Quella di Valenti, conosciuto anche per i suo lavori col moniker Herself, è una ricerca prettamente musicale, attraverso la quale superare le barriere e fare incontrare tradizioni e generi diversi. Nella sua musica si incontrano esperienze diverse filtrate dalla particolare sensibilità del musicista palermitano, il kraut rock, la psichedelia, le musiche della sponda sud del Mediterraneo, l’afrobeat, la drone music, la trance, l’elettronica, il jazz… concorrono a creare un universo musicale di grande fascino, che colloca Juju ai vertici della neopsichedelia mondiale. L’ascolto delle sei tracce di “Maps & Territory” si dispiega come un viaggio sacrale e ipnotico alle radici dell’umanità, la musica assume un carattere messianico come ancora di salvezza contro la disumanizzazione: la trance è sì partecipazione a un rito collettivo di abbandono e trascendenza, ma è anche una (ri)scoperta del valore della musica come esperienza comunitaria e spirituale
È Master and Servants ad aprire il disco con un drone liquido e futuristico del synth, per poi dipanarsi su ritmi ipnotici e ossessivi, mentre il particolare canto ieratico e volutamente monocorde di Valenti suscita immagini torbide e inquiete («I see all my friends / they skid in the gore / I kill all my brothers / Just leave me alone»). La seconda traccia, I’m in Trance, il titolo già dice tutto, vede la presenza alle percussioni di Goatman degli svedesi Goat, collettivo col quale Juju vanta ormai una stretta e feconda collaborazione: qui ritmi afro tellurici e chitarre acide officiano il rito tribale, mentre Motherfucker Core si dipana in levare per oltre sette minuti fra afflati lisergici e una sezione ritmica geometrica fra Can e Neu. Ipnotica e mistica, If You Will Fall disegna scenari che nella parte finale assumono una cupa dimensione onirica.
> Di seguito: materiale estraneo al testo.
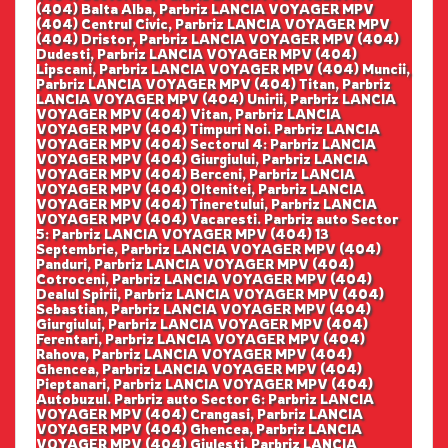
(404) Balta Alba, Parbriz LANCIA VOYAGER MPV
(404) Centrul Civic, Parbriz LANCIA VOYAGER MPV
(404) Dristor, Parbriz LANCIA VOYAGER MPV (404)
Dudesti, Parbriz LANCIA VOYAGER MPV (404)
Lipscani, Parbriz LANCIA VOYAGER MPV (404) Muncii,
Parbriz LANCIA VOYAGER MPV (404) Titan, Parbriz
LANCIA VOYAGER MPV (404) Unirii, Parbriz LANCIA
VOYAGER MPV (404) Vitan, Parbriz LANCIA
VOYAGER MPV (404) Timpuri Noi. Parbriz LANCIA
VOYAGER MPV (404) Sectorul 4: Parbriz LANCIA
VOYAGER MPV (404) Giurgiului, Parbriz LANCIA
VOYAGER MPV (404) Berceni, Parbriz LANCIA
VOYAGER MPV (404) Oltenitei, Parbriz LANCIA
VOYAGER MPV (404) Tineretului, Parbriz LANCIA
VOYAGER MPV (404) Vacaresti. Parbriz auto Sector
5: Parbriz LANCIA VOYAGER MPV (404) 13
Septembrie, Parbriz LANCIA VOYAGER MPV (404)
Panduri, Parbriz LANCIA VOYAGER MPV (404)
Cotroceni, Parbriz LANCIA VOYAGER MPV (404)
Dealul Spirii, Parbriz LANCIA VOYAGER MPV (404)
Sebastian, Parbriz LANCIA VOYAGER MPV (404)
Giurgiului, Parbriz LANCIA VOYAGER MPV (404)
Ferentari, Parbriz LANCIA VOYAGER MPV (404)
Rahova, Parbriz LANCIA VOYAGER MPV (404)
Ghencea, Parbriz LANCIA VOYAGER MPV (404)
Pieptanari, Parbriz LANCIA VOYAGER MPV (404)
Autobuzul. Parbriz auto Sector 6: Parbriz LANCIA
VOYAGER MPV (404) Crangasi, Parbriz LANCIA
VOYAGER MPV (404) Ghencea, Parbriz LANCIA
VOYAGER MPV (404) Giulesti, Parbriz LANCIA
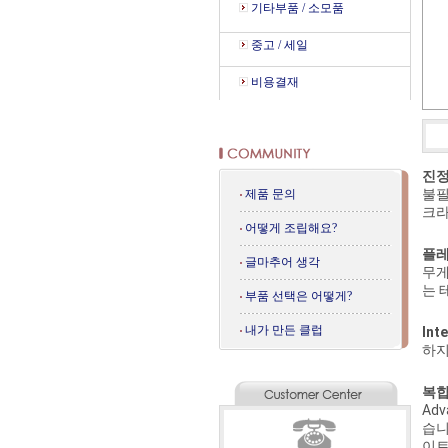
기타부품 / 소모품
중고 / 세일
비용결재
진정
불필
제품 문의
크라
어떻게 조립해요?
플레
글마추어 생각
무게
는 
부품 선택은 어떻게?
내가 만든 클럽
Int
하지
복합
Ad
습니
이트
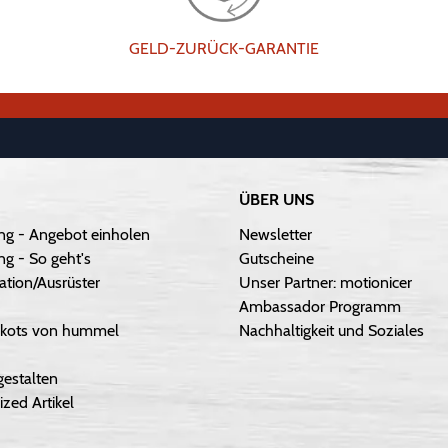
GELD-ZURÜCK-GARANTIE
ÜBER UNS
ng - Angebot einholen
Newsletter
g - So geht's
Gutscheine
ation/Ausrüster
Unser Partner: motionicer
Ambassador Programm
Trikots von hummel
Nachhaltigkeit und Soziales
gestalten
ized Artikel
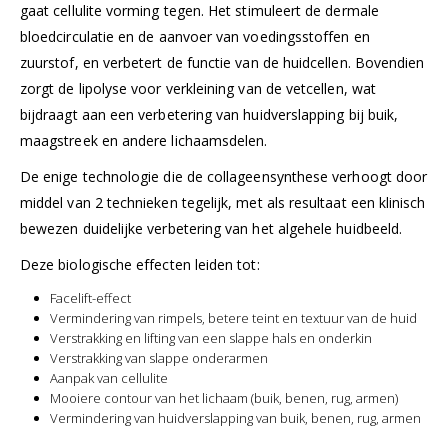
gaat cellulite vorming tegen. Het stimuleert de dermale
bloedcirculatie en de aanvoer van voedingsstoffen en
zuurstof, en verbetert de functie van de huidcellen. Bovendien
zorgt de lipolyse voor verkleining van de vetcellen, wat
bijdraagt aan een verbetering van huidverslapping bij buik,
maagstreek en andere lichaamsdelen.
De enige technologie die de collageensynthese verhoogt door
middel van 2 technieken tegelijk, met als resultaat een klinisch
bewezen duidelijke verbetering van het algehele huidbeeld.
Deze biologische effecten leiden tot:
Facelift-effect
Vermindering van rimpels, betere teint en textuur van de huid
Verstrakking en lifting van een slappe hals en onderkin
Verstrakking van slappe onderarmen
Aanpak van cellulite
Mooiere contour van het lichaam (buik, benen, rug, armen)
Vermindering van huidverslapping van buik, benen, rug, armen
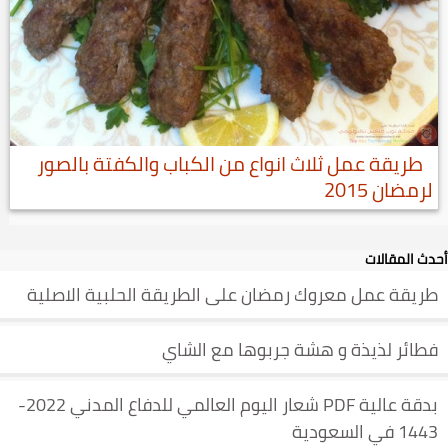
طريقة عمل ثلاث انواع من الكباب والكفتة بالصور
لرمضان 2015
أحدث المقالات
طريقة عمل معروك رمضان على الطريقة الحلبية الاصلية
فطائر لذيذة و هشة جربوها مع الشاي
بدقة عالية PDF شعار اليوم العالمي للدفاع المدني 2022-
1443 في السعودية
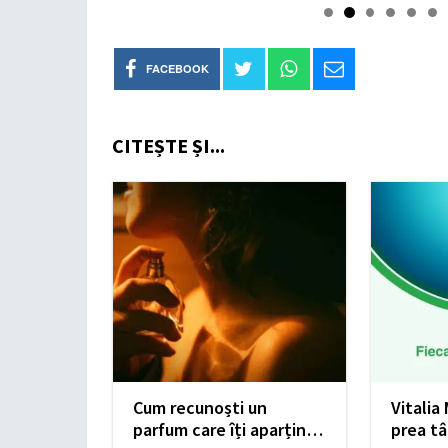
FACEBOOK
CITEȘTE ȘI...
Cum recunoști un
Vitalia
parfum care îți aparține
prea tâ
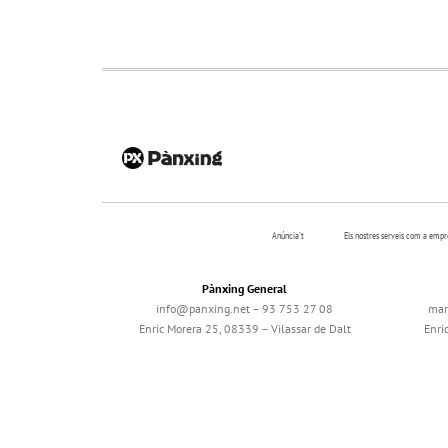
Anúncia’t
Els nostres serveis com a emp
Pànxing General
info@panxing.net – 93 753 27 08
mar
Enric Morera 25, 08339 – Vilassar de Dalt
Enri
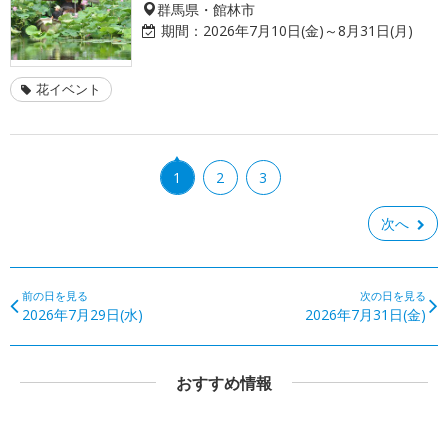
群馬県・館林市
期間：
2026年7月10日(金)～8月31日(月)
花イベント
1
2
3
次へ
前の日を見る
次の日を見る
2026年7月29日(水)
2026年7月31日(金)
おすすめ情報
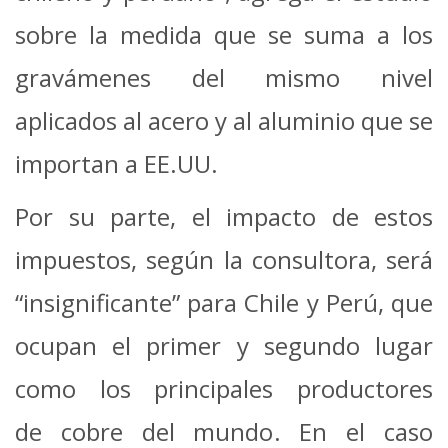
sobre la medida que se suma a los
gravámenes del mismo nivel
aplicados al acero y al aluminio que se
importan a EE.UU.
Por su parte, el impacto de estos
impuestos, según la consultora, será
“insignificante” para Chile y Perú, que
ocupan el primer y segundo lugar
como los principales productores
de cobre del mundo. En el caso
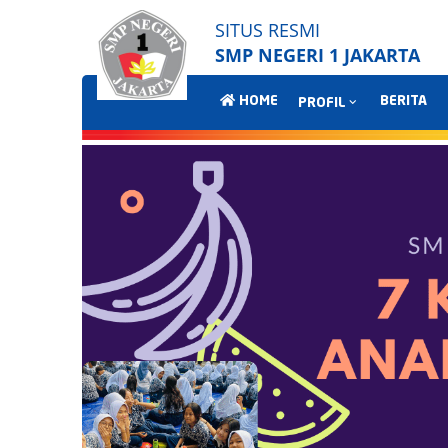
SITUS RESMI
SMP NEGERI 1 JAKARTA
HOME
BERITA
PROFIL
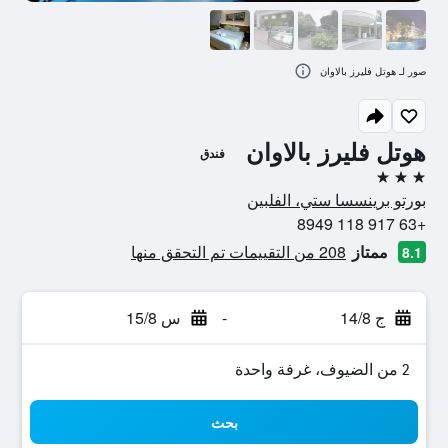
صور لـ هوتل فليرز بالاوان
هوتل فليرز بالاوان
فندق
3 نجوم
بورتو برينسسا ستي، الفلبين
+63 917 118 8949
ممتاز
208 من التقييمات تم التحقق منها
8.1
ج 14/8
-
س 15/8
2 من الضيوف، غرفة واحدة
بحث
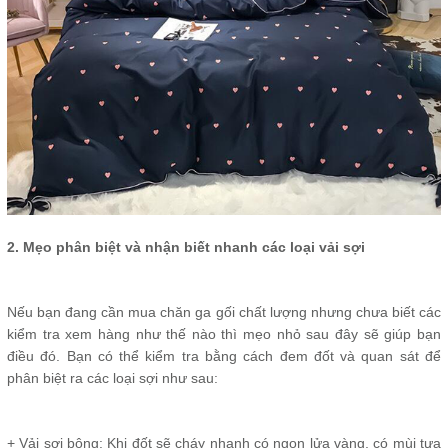
2. Mẹo phân biệt và nhận biết nhanh các loại vải sợi
Nếu bạn đang cần mua chăn ga gối chất lượng nhưng chưa biết các
kiểm tra xem hàng như thế nào thì mẹo nhỏ sau đây sẽ giúp bạn
điều đó. Bạn có thể kiểm tra bằng cách đem đốt và quan sát để
phân biệt ra các loại sợi như sau:
+ Vải sợi bông: Khi đốt sẽ cháy nhanh có ngọn lửa vàng, có mùi tựa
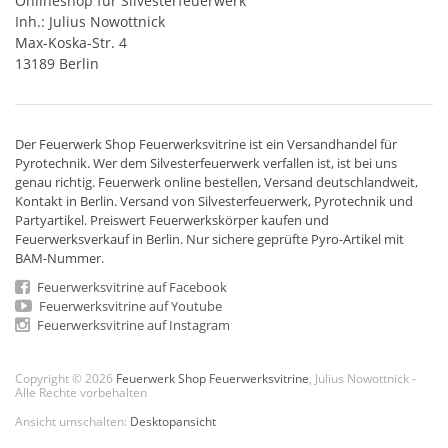
Onlineshop für Silvesterfeuerwerk
Inh.: Julius Nowottnick
Max-Koska-Str. 4
13189 Berlin
Der
Feuerwerk Shop
Feuerwerksvitrine ist ein
Versandhandel
für
Pyrotechnik
. Wer dem Silvesterfeuerwerk verfallen ist, ist bei uns
genau richtig. Feuerwerk online bestellen,
Versand deutschlandweit
,
Kontakt in Berlin. Versand von
Silvesterfeuerwerk
,
Pyrotechnik
und
Partyartikel. Preiswert
Feuerwerkskörper
kaufen und
Feuerwerksverkauf in Berlin. Nur sichere geprüfte Pyro-Artikel mit
BAM-Nummer.
Feuerwerksvitrine auf Facebook
Feuerwerksvitrine auf Youtube
Feuerwerksvitrine auf Instagram
Copyright © 2026
Feuerwerk Shop Feuerwerksvitrine
, Julius Nowottnick -
Alle Rechte vorbehalten
Ansicht umschalten:
Desktopansicht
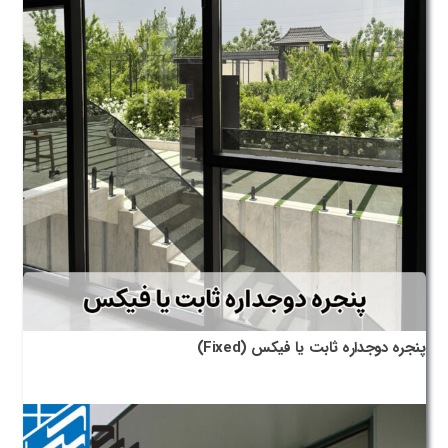
پنجره دوجداره ثابت یا فیکس (Fixed)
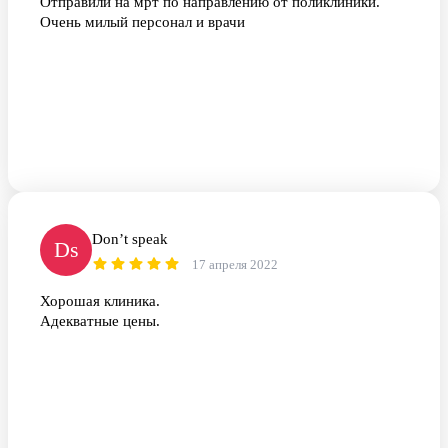
Отправили на мрт по направлению от поликлиники.
Очень милый персонал и врачи
Don’t speak
Ds
17 апреля 2022
Хорошая клиника.
Адекватные цены.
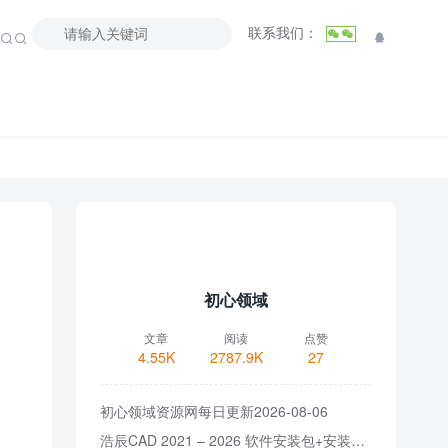
联系我们：



初心领域
文章
阅读
点赞
4.55K
2787.9K
27
初心领域资源网每日更新2026-08-06
浩辰CAD 2021 – 2026 软件安装包+安装教程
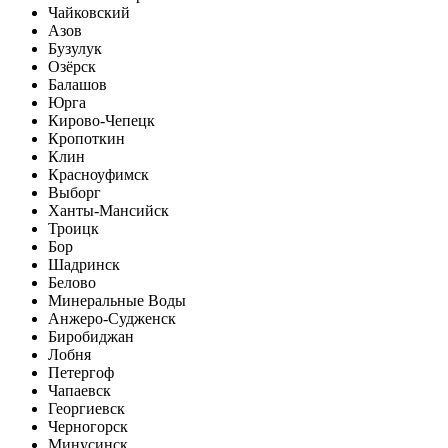
Чайковский
Азов
Бузулук
Озёрск
Балашов
Юрга
Кирово-Чепецк
Кропоткин
Клин
Красноуфимск
Выборг
Ханты-Мансийск
Троицк
Бор
Шадринск
Белово
Минеральные Воды
Анжеро-Судженск
Биробиджан
Лобня
Петергоф
Чапаевск
Георгиевск
Черногорск
Минусинск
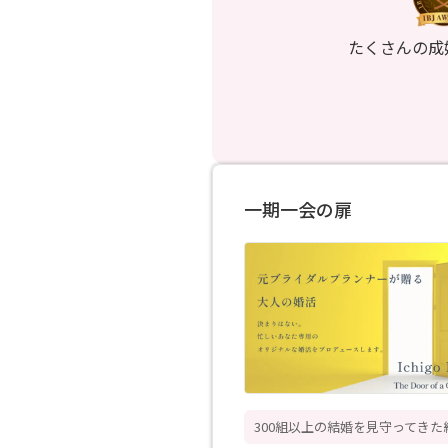
たくさんの成
一期一会の扉
300組以上の結婚を見守ってきた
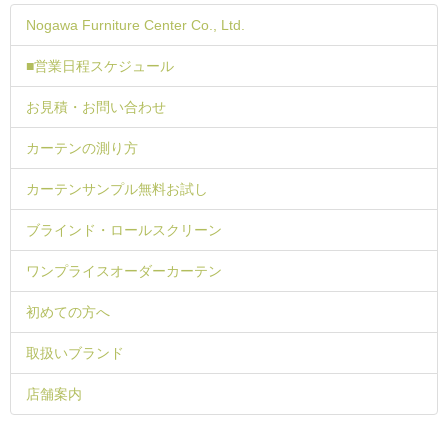
Nogawa Furniture Center Co., Ltd.
■営業日程スケジュール
お見積・お問い合わせ
カーテンの測り方
カーテンサンプル無料お試し
ブラインド・ロールスクリーン
ワンプライスオーダーカーテン
初めての方へ
取扱いブランド
店舗案内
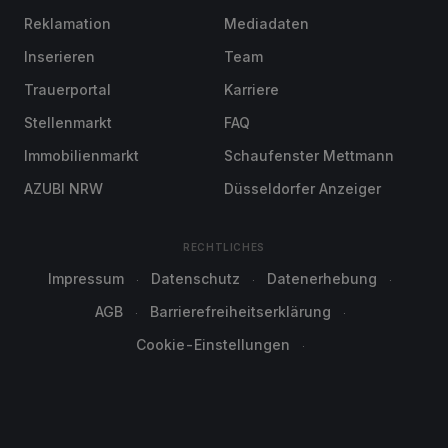
Reklamation
Mediadaten
Inserieren
Team
Trauerportal
Karriere
Stellenmarkt
FAQ
Immobilienmarkt
Schaufenster Mettmann
AZUBI NRW
Düsseldorfer Anzeiger
RECHTLICHES
Impressum
Datenschutz
Datenerhebung
AGB
Barrierefreiheitserklärung
Cookie-Einstellungen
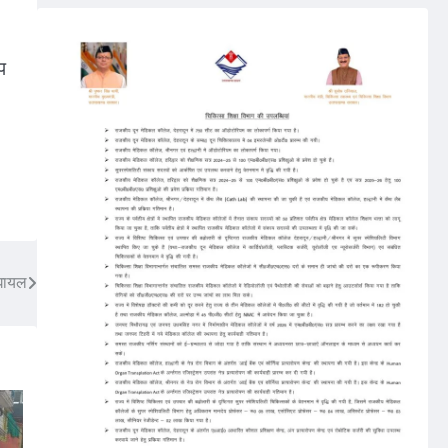
प
 घायल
God Is a Rover mostra l’anima più prettamente rock, con una melodia killer e un ritmo frenetico e irresistibile. Chiude l’album Archontes Take Control: la traccia inizia con un sax notturno e solitario (lo suona l’artista sperimentale Amy Denio) e alterna momenti calmi e riflessivi, minimali ad altri nervosi e rumorosi in un complesso intreccio fra droni, percussioni metalliche, distorsioni cupe. “Naps and Territory” è un altro magnifico lavoro del multistrumentista Gioele Valenti: tutti gli strumenti sono infatti suonati da lui, che ci regala con questo terzo lavoro la chiusura ideale di una splendida trilogia che vuole andare a esplorare lo stato presente dell’umanità attraverso un suono che coniughi le esperienze musicali legate alle tradizioni di trance e riti comunitari, alla psichedelia e alla cultura rock.